Chocolates, candies, cakes, drink powders and softdrinks, dried fruits, cookies, pies, jams, preserves, spreads, canned fruits, sauces and instant gravies, ice cream and milkshakes … the list can go on and on. Patients sometimes ask, “What can we eat then?” Why do doctors tell you to cut down on sweets?
Sweets are sugary food. Sugars are a form of carbohydrates found in a variety of foods, including fruits and vegetables. After consuming a high carbohydrate meal with more sources of simple sugars (glucose, fructose, sucrose from the ones I enumerated above) than complex ones, it is metabolized in the small intestines into monosaccharides to be absorbed into the bloodstream.
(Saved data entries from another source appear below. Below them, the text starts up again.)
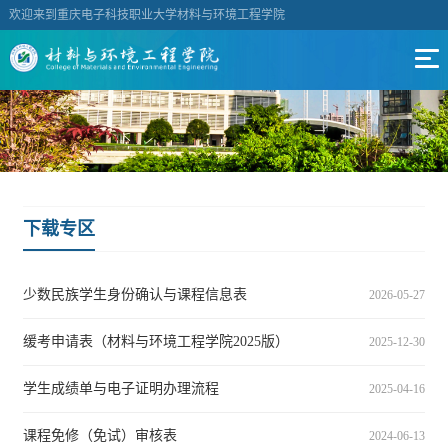
欢迎来到重庆电子科技职业大学材料与环境工程学院
下载专区
少数民族学生身份确认与课程信息表
2026-05-27
缓考申请表（材料与环境工程学院2025版）
2025-12-30
学生成绩单与电子证明办理流程
2025-04-16
课程免修（免试）审核表
2024-06-13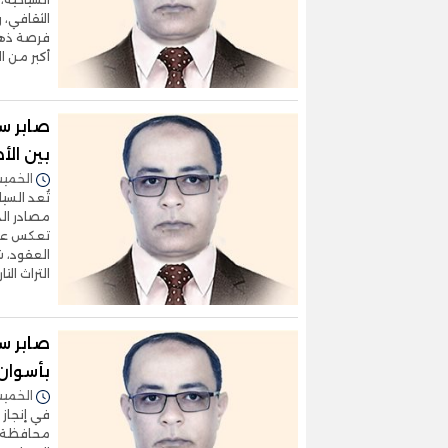
الثقافي، 
فرصة ذهبي
أكبر من ا
صابر س
بين الأ
الخميس 28/أغسطس/2025 
تُعد السي
مصادر الد
تعكس عراق
العقود، 
التراث ال
صابر س
بأسوان
الخميس 10/يوليو/2025 
في إنجاز 
محافظة أس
Blood sugar concentrations are controlled by three hormones: insulin, glucagon and epinephrine. If the concentration of glucose in the blood is too high, the pancreas secretes insulin to stimulate the transfer of glucose into cells. It acts like a transport vehicle which carries glucose molecules inside cells to be used by the body. When the body does not need it at the moment (like when you sleep after you eat, or you have a sedentary lifestyle), glucose is transported into the liver and is stored as glycogen which can be converted back into sugar once the need arises (fasting, rigorous exercise, stress).
Glucose may increase in the bloodstream when there is not enough insulin to transport it to the cells or the insulin (vehicle) is defective. Once these happen, the glucose becomes immersed in the blood stream. Our blood is more than 80% water; add the heat of the body, sugar becomes almost like syrup that can cause slowing down of the movement of blood in the vessels.
The result is diabetes. The problem with diabetes is when sugar is not transported into the cells, hormones tell the brain that there is not enough sugar prompting the liver to convert its reserve into glucose, adding up to the ‘syrup’ milieu of the blood. Aside from affecting blood flow, there will be glycosylation of proteins wherein the cell membrane which is made of protein becomes coated with sugar and eventually destroyed.
Blood sugar becomes too high when we eat too much, not only sweets. When we fast and decide to eat a lot for just one meal a day, glucose metabolism is affected.
This is one reason why I am not fond of “Eat-All-You-Can.” When you know you will eat a lot, you go on fasting hoping to eat more than you can in an eating binge. Too much food at one time will increase glucose at dangerous levels causing destruction of your cells.
When you destroy cells and proteins, you age fast. Our body is made up of proteins. The skin, the hair and connective tissues in our bodies are proteins. This is also why people with poorly controlled diabetes look older than their age!
It is important to control your sugar (glucose) levels to maintain your youth. The best management for diabetes includes the triad: diet, exercise and drug treatment. Notice that the first two are patient-centered. Drugs will help only when these are strictly followed.